[EXCERPT PROVIDED Boundary: Start]

Figure 17.34 Course subtyping structure

Briefly walking through this model, we learn that each Course, such as Data Modeling 101, can be either a Lecture or a Workshop. Each Course must be taught at many Locations. Each Learning Track, such as the Data Track, must consist of one or many Lectures, yet only one Workshop. Each Workshop, such as the Advanced Design Workshop, can require certain Courses as a prerequisite, such as Data Modeling 101 and Data Modeling 101 Workshop. Each System Administrator must administer one or many Workshops.

Assume this is a logical data model (with data elements hidden to keep this example manageable). On the physical data model, we can replace this subtype symbol in one of three ways:

·         Rolling down. Remove the supertype entity and copy all of the data elements and relationships from the supertype to each of the subtypes.

·         Rolling up. Remove the subtypes and copy all of the data elements and relationships from each subtype to the supertype. Also add a type code to distinguish the subtypes.

·         Identity. Convert the subtype symbol into a series of one-to-one relationships, connecting the supertype to each of the subtypes.

For this Challenge, using the Course structure from Figure 17.34, build all three options.

In PowerDesigner, create a new project for the exercise, then create an initial LDM. Now generate three LDMs from the initial LDM, using the default options. You’ll find the Generate Logical Data Model command on the Tools menu. Use the phrases ‘IDENTITY’, ‘ROLLING DOWN’, and ‘ROLLING UP’ in the model names. Remember that denormalizing subtype structures can only be done in the LDM.

Generate a PDM from each LDM using your choice of DBMS; use the generic ‘ODBC’ option if you like. In each model, carry out the appropriate denormalization manually. See the Appendix for my answers.

Open the LDM you created in Exercise 18, illustrated in Figure 17.35. Your task is to denormalize this model several different ways, using the techniques described earlier in this chapter. I know we haven’t provided much information about how to run the denormalization features - that is intentional. It’s time for you to do some investigation of the Tools menu. Select the tables you need to denormalize, then select Denormalization on the Tools menu, and select the required technique.

Generate three different PDMs from the LDM, and denormalize them to produce the target models listed in Table 17.6.

[EXCERPT PROVIDED Boundary: End]
[RECORD SET Boundary: Start]

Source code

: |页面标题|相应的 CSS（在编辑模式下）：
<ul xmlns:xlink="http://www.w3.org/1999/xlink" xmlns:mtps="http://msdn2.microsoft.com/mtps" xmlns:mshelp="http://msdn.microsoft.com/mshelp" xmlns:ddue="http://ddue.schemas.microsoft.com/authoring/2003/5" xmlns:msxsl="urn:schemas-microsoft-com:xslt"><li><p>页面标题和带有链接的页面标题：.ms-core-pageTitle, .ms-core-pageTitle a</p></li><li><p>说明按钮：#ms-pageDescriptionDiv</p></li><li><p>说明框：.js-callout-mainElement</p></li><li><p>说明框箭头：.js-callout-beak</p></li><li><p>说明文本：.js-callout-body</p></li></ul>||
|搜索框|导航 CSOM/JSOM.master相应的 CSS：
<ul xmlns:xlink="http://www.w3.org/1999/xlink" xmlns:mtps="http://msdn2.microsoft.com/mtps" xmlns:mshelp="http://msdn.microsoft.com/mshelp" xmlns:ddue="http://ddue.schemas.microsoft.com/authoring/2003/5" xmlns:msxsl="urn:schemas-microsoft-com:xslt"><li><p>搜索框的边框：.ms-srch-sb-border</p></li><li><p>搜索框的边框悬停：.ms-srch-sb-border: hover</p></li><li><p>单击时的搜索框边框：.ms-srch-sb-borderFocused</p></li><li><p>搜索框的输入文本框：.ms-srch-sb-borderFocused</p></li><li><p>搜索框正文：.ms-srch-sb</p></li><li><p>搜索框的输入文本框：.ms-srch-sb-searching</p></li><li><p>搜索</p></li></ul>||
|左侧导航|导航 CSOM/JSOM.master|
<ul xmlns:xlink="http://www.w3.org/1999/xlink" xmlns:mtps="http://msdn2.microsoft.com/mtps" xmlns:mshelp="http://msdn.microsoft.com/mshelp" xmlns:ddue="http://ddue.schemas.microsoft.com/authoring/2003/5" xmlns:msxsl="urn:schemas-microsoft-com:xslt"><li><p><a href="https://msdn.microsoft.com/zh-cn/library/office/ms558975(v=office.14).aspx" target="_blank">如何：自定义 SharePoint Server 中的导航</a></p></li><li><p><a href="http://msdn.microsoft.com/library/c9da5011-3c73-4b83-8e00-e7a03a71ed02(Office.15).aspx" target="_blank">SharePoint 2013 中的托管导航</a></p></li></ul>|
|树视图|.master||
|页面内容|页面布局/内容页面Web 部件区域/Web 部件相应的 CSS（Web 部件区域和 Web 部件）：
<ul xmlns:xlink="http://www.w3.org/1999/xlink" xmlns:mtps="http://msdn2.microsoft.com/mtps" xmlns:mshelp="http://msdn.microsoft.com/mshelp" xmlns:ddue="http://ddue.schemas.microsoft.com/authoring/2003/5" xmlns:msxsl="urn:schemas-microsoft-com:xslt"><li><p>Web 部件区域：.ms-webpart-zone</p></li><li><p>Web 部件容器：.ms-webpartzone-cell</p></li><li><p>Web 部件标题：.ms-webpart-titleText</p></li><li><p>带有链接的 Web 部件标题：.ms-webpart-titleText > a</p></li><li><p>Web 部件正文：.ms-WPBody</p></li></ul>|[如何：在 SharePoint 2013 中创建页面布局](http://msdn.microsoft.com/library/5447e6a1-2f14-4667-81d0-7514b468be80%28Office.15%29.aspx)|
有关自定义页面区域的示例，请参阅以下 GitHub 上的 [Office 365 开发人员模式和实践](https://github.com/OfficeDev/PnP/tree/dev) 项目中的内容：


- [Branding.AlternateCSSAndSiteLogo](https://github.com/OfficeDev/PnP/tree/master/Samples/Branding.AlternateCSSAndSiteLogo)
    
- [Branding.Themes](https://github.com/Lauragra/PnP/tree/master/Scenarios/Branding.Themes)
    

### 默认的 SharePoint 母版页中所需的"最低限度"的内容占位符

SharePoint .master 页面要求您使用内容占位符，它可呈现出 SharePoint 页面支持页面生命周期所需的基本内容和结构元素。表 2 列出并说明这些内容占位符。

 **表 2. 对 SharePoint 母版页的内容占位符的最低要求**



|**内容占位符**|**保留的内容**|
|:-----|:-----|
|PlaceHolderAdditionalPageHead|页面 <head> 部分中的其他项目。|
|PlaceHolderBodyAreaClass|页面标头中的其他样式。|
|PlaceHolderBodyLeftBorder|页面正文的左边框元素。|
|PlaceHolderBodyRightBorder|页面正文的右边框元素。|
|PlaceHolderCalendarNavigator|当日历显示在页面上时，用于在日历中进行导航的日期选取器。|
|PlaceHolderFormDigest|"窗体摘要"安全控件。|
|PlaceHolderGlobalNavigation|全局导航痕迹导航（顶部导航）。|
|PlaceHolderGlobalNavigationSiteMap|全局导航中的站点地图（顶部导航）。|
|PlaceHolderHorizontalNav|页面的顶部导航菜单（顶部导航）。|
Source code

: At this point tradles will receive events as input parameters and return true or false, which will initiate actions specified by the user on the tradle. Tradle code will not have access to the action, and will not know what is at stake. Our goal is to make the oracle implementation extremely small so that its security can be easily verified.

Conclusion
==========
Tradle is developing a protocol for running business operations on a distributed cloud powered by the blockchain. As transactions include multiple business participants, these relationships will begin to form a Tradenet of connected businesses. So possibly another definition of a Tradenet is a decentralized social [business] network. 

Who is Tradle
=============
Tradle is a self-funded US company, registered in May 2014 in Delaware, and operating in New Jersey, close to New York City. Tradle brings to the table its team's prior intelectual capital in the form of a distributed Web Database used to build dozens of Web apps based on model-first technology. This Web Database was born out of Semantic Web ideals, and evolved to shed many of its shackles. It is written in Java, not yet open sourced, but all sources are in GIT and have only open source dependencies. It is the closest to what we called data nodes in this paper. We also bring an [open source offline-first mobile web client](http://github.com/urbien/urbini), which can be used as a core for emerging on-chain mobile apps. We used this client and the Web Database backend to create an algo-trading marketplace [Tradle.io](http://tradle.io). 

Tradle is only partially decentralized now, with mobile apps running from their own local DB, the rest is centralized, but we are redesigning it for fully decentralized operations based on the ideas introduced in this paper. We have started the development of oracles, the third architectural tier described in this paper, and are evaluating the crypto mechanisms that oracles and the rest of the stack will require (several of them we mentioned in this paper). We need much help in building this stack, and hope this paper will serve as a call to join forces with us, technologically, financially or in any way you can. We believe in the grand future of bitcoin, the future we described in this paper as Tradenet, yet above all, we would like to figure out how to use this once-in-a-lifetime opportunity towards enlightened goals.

[RECORD SET Boundary: End]

• **AIM OF THE EXERCISE**
Write the next part of the PowerDesigner denormalization exercises, starting after the sentence that mentions Table 17.6.

• **ANSWER SPACE**
Table 17.6 Your tasks

Model Name

Target Model

Exercise 21 – Identity

See Figure 17.2

Exercise 21 – Rolling Down

See Figure 17.3

Exercise 21 – Rolling Up

See Figure 17.4

 

Use the phrases ‘IDENTITY’, ‘ROLLING DOWN’, and ‘ROLLING UP’ in the model names.

Figure 17.35 Contact data model with Communication Medium

 

Key Points

·         The physical data model builds upon the logical data model to produce a technical solution.

·         Denormalization is the process of selectively violating normalization rules and reintroducing redundancy into the model.

·         There are five denormalization techniques: standard, repeating groups, repeating data elements, FUBES, and summarization.

·         A star schema is when each set of tables that make up a dimension is flattened into a single table.

·         A view is a virtual table.

·         An index is a pointer to something that needs to be retrieved.

·         Partitioning is breaking up a table into rows, columns, or both. If a table is broken up into columns, the partitioning is vertical. If a table is broken into rows, the partitioning is horizontal.

·         Snowflaking is when vertical partitioning is performed on a dimensional model, often due to data volatility or frequent user access to higher levels in a hierarchy.

·         Data values change over time. We have the option of storing only the new information (Type 1), storing all of the new information plus all of the historical information (Type 2), or storing the new information plus some of the historical information (Type 3).

·         PowerDesigner does not use object names when generating a database – it uses the object ‘codes’.

·         When denormalizing, keep the original tables, and uncheck ‘generate’.

·         The ‘Dependencies’ tab tells you everything about how a column is used.